- Task requirements
In the answer, each entry below appears exactly as given, and no picture appears at all.

- Record excerpts

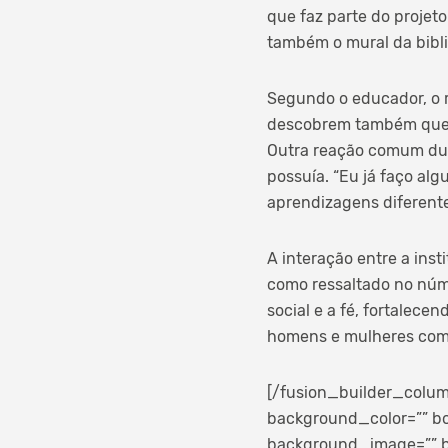
que faz parte do projet
também o mural da bibli
Segundo o educador, o re
descobrem também que p
Outra reação comum dura
possuía. “Eu já faço al
aprendizagens diferentes
A interação entre a inst
como ressaltado no nú
social e a fé, fortalec
homens e mulheres comp
[/fusion_builder_colum
background_color=”” bo
background_image=”” b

- Solution for this task
que faz parte do projet
também o mural da bibli
Segundo o educador, o re
descobrem também que p
Outra reação comum dura
possuía. “Eu já faço al
aprendizagens diferentes
A interação entre a inst
como ressaltado no nú
social e a fé, fortalec
homens e mulheres comp
[/fusion_builder_colum
background_color=”” bo
background_image=”” b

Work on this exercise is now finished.